Let $f:(0,1) \to \mathbb{R}$ be twice differentiable function such that $|f^{''}(x)| \leq M$ for some non negative real $M$ for all $x \in (0,1)$. Then how do I show that $f$ is uniformly continuous on $(0,1).$
If $M =0$ then it is easy to show. But I need some help. Thanks.
On
By the MVT, for all $x\in (0,1)$ we have
$$|f'(x)|\le |f'(x)-f'(1/2)| + |f'(1/2)| = |f''(c)(x-1/2)| + |f'(1/2)|$$ $$ \le M|x-1/2| + |f'(1/2)| < M + |f'(1/2)|.$$
Another application of the MVT then shows
$$|f(y)-f(x)| = |f'(c)(y-x)| \le (M + |f'(1/2)|)|y-x|$$
for all $x,y\in (0,1).$ Thus $f$ is Lipschitz on $(0,1),$ which is more than enough for uniform continuity.

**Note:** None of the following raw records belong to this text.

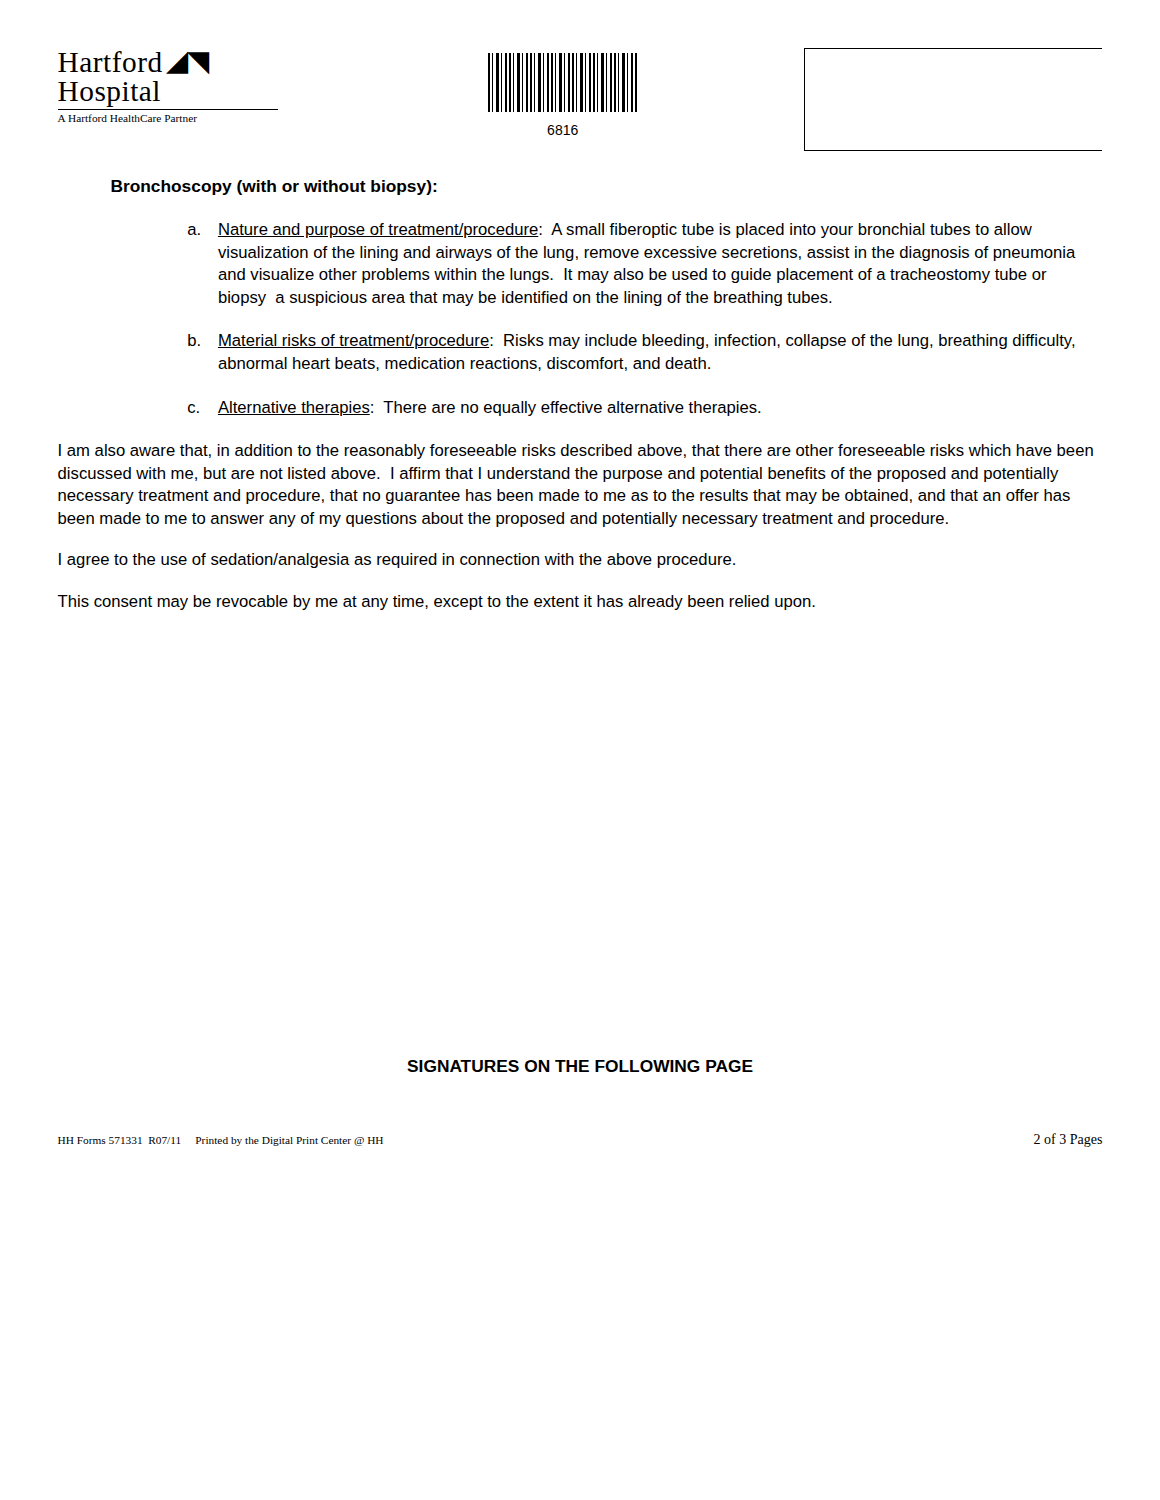Hartford
Hospital
◢◥
A Hartford HealthCare Partner
6816
Bronchoscopy (with or without biopsy):
Nature and purpose of treatment/procedure: A small fiberoptic tube is placed into your bronchial tubes to allow visualization of the lining and airways of the lung, remove excessive secretions, assist in the diagnosis of pneumonia and visualize other problems within the lungs. It may also be used to guide placement of a tracheostomy tube or biopsy a suspicious area that may be identified on the lining of the breathing tubes.
Material risks of treatment/procedure: Risks may include bleeding, infection, collapse of the lung, breathing difficulty, abnormal heart beats, medication reactions, discomfort, and death.
Alternative therapies: There are no equally effective alternative therapies.
I am also aware that, in addition to the reasonably foreseeable risks described above, that there are other foreseeable risks which have been discussed with me, but are not listed above. I affirm that I understand the purpose and potential benefits of the proposed and potentially necessary treatment and procedure, that no guarantee has been made to me as to the results that may be obtained, and that an offer has been made to me to answer any of my questions about the proposed and potentially necessary treatment and procedure.
I agree to the use of sedation/analgesia as required in connection with the above procedure.
This consent may be revocable by me at any time, except to the extent it has already been relied upon.
SIGNATURES ON THE FOLLOWING PAGE
HH Forms 571331 R07/11 Printed by the Digital Print Center @ HH
2 of 3 Pages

If you write the Taylor polynomial around $1/2$, then $$ f(x)=f(1/2)+f'(1/2)\,(x-1/2)+\frac{f''(c)}2\,(x-1/2)^2. $$ Then, with $c_1$ and $c_2$ depending on $y$ and $x$ respectively, \begin{align} |f(y)-f(x)|&=\left|f'(1/2) (y-x)+\frac{f''(c_1)-f''(c_2)}2\,[(y-1/2)^2-(x-1/2)^2 \right| \\ \ \\ &=\left|f'(1/2) (y-x)+\frac{f''(c_1)-f''(c_2)}2\,[(y-x)(x+y+1) \right| \\ \ \\ &\leq f'(1/2)\,|y-x|+3M\,|y-x|\\ \ \\ &=(f'(1/2)+3M)\,|y-x|. \end{align} In particular, $f$ is uniformly continuous.